SELECTED TEXT:

▼

= International Moot Competition on Maritime Arbitration =

International Moot Competition on Maritime Arbitration (IMCMA) is a moot court competition for law students which is organized by the Centre for International Law and Justice starting from 2010. The contest is called to demonstrate disputable and important issues of private international law and in particular maritime law and international arbitration. The final round of International Moot Competition on Maritime Arbitration (IMCMA) is held in Odesa in the building at the Odesa Commercial Court of Appeal The language of the IMCMA is English.

The purpose of the IMCMA is to provide the law students an opportunity to develop knowledge in maritime arbitration and to develop their abilities to persuade as well as their written and oral advocatory techniques.

==Dispute==
The "case" is a fictional dispute which normally arises between carrier and shipper or their agents. The compromise (i.e. the case) contains the most significant facts from the dispute and participants are not permitted to add new information. International Moot Competition on Maritime Arbitration is based on purely hypothetical problem therefore everything with the problem has no any relation to any legal or physical person. The Moot Competition Case is made solely for the purpose to train the law students

===Applicable law===
The case contains also a link to the applicable law which is indicated in arbitration clause (most of the times its English Law, Hague Rules or Hague-Visby Rules) and quotes from the contract or correspondence between the parties.

==Procedure==
The International Moot Competition on Maritime Arbitration is a simulation of the work of London Maritime Arbitrators Association (LMAA) and is designed on the basis of the London Maritime Arbitrators Association Terms.

Each law school may be presented only by one team. Teams should be composed of two to four law students and may be accompanied by a couch. Each member of the team must contribute to the team`s brief and must argue during at least one round of the competition.

The competition is divided into two parts.

===Written part===
Till the 12th of February (the day of foundation of the LMAA), participants must send memoranda (written position of applicant and respondent) to the Organizing Committee. In their memoranda a team should cover issues from the dispute and ask the arbitrators their for satisfying their demands. The written work should contain inter alia links to the applicable law and practice of arbitration courts (optionally).

▲

[Collected data]
▼

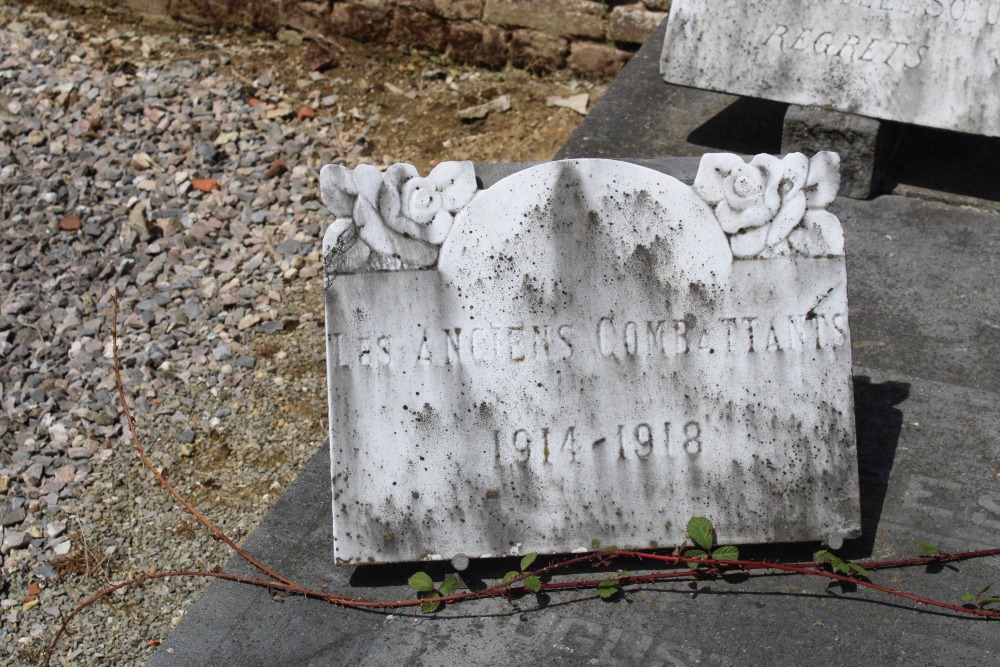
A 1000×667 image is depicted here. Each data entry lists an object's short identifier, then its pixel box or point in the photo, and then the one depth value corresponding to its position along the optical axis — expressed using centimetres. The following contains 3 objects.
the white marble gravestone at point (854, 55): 361
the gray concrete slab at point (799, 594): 240
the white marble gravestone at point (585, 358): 248
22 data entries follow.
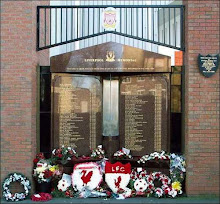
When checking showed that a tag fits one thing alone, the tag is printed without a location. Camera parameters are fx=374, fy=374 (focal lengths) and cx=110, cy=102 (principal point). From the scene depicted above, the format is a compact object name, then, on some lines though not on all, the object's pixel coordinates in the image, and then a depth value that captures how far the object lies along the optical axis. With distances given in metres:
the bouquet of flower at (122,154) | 7.13
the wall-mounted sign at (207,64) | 6.61
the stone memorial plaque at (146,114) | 7.17
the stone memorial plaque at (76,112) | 7.21
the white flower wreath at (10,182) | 6.54
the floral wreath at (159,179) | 6.69
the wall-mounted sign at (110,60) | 7.04
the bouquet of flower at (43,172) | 6.70
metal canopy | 7.03
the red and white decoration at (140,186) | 6.74
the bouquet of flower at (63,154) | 7.02
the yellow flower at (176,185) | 6.72
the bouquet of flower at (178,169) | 6.83
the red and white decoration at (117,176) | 6.79
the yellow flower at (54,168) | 6.87
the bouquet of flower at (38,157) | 6.87
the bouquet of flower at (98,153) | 7.12
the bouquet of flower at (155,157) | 6.99
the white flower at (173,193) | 6.66
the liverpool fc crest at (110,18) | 7.07
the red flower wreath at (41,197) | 6.54
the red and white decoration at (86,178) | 6.79
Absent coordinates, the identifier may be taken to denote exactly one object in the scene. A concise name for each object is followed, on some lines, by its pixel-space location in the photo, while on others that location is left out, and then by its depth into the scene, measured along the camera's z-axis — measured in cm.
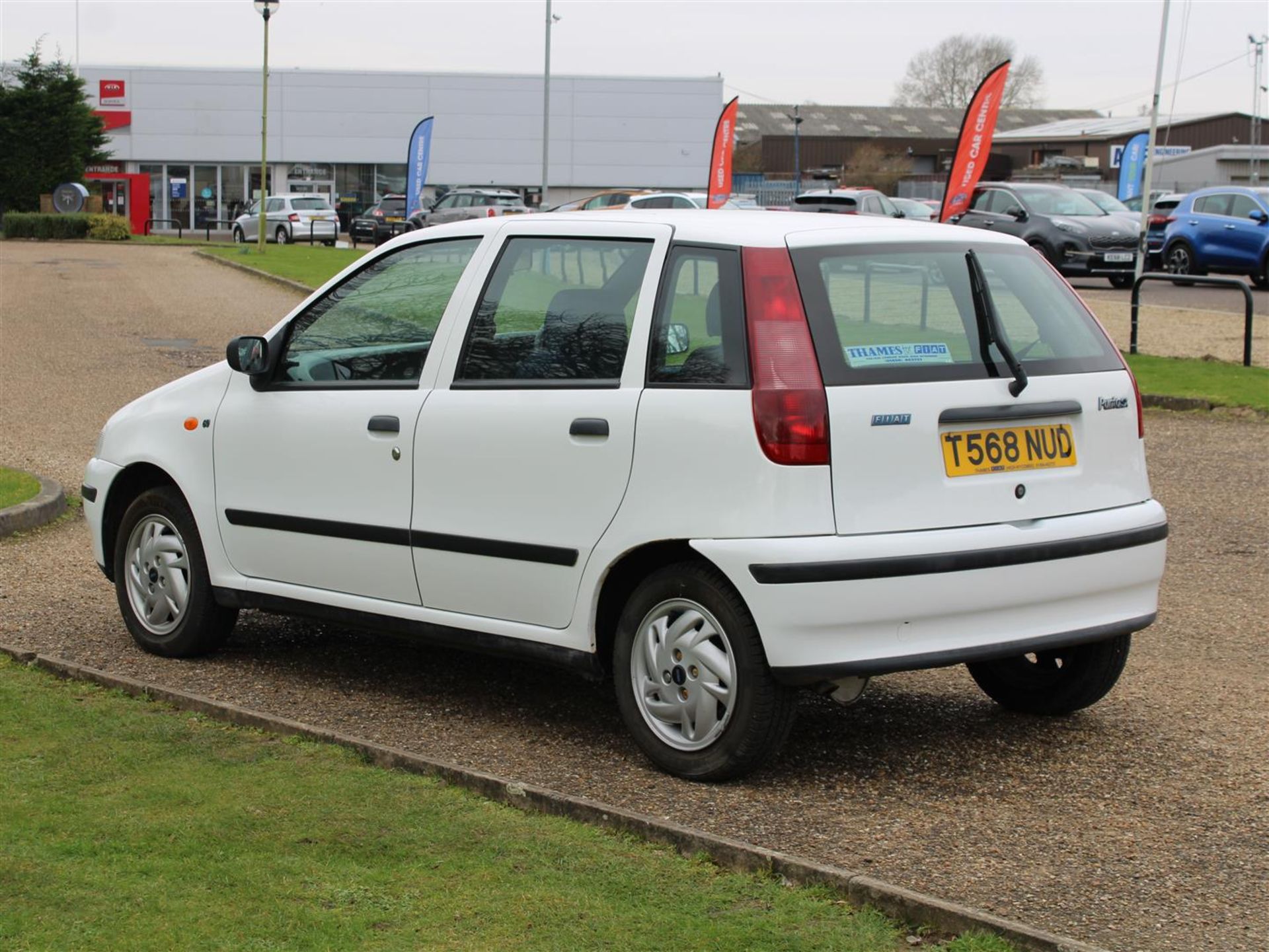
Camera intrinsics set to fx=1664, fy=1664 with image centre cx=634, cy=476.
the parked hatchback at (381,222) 5212
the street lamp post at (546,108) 5209
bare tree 12531
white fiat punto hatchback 464
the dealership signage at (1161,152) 7425
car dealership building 7200
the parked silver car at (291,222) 5459
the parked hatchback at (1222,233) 2864
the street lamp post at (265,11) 4612
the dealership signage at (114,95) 7156
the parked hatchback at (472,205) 4694
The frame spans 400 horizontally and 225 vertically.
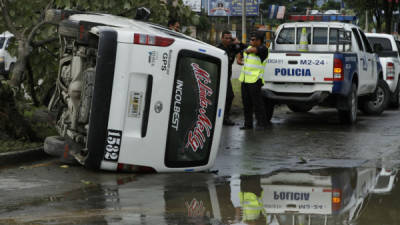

▲

QUESTIONS TO ANSWER:
• A. List the bodies of law that the text on the maritime arbitration moot competition names as most often set out in the arbitration clause.
• B. Continue the text about the maritime arbitration moot competition from its last sentence.

ANSWERS GIVEN:
• A. English Law, Hague Rules, Hague-Visby Rules

• B.
The Written Memorandum must be no longer than 25 double spaced A4 typed pages.

A committee of experienced arbitrators shall score all Written Memoranda submitted and shall select the best of the each Claimant and Defendant in the Moot Competition Competition. The score should base on the following points: knowledge of facts and law, proper and articulate analysis, extent and use of research, clarity and organization, correct formats and citation, grammar and style.

===Oral part===
Representatives of the applicants or respondents (1 or 2 persons) have in total 40 minutes for presenting their position, answering questions of arbitrators (optionally) and rebuttal (or sub rebuttal). The speech should be convincing, logical and based on the applicable law, practice of arbitration courts or other legal sources.

The Schedule for the preliminary rounds will be posted on the Moot Competition Website by the 1 March. Each team will compete in two preliminary rounds arguing for Claimant and Defendant once. The team will receive comments and feedback from the arbitrators at the close of each round. The Semi Final and Final Rounds shall take place according to the announced schedule. Two teams shall progress to the Final Round.

The oral arguments need not be confined to the issues presented in the Written Memorandum.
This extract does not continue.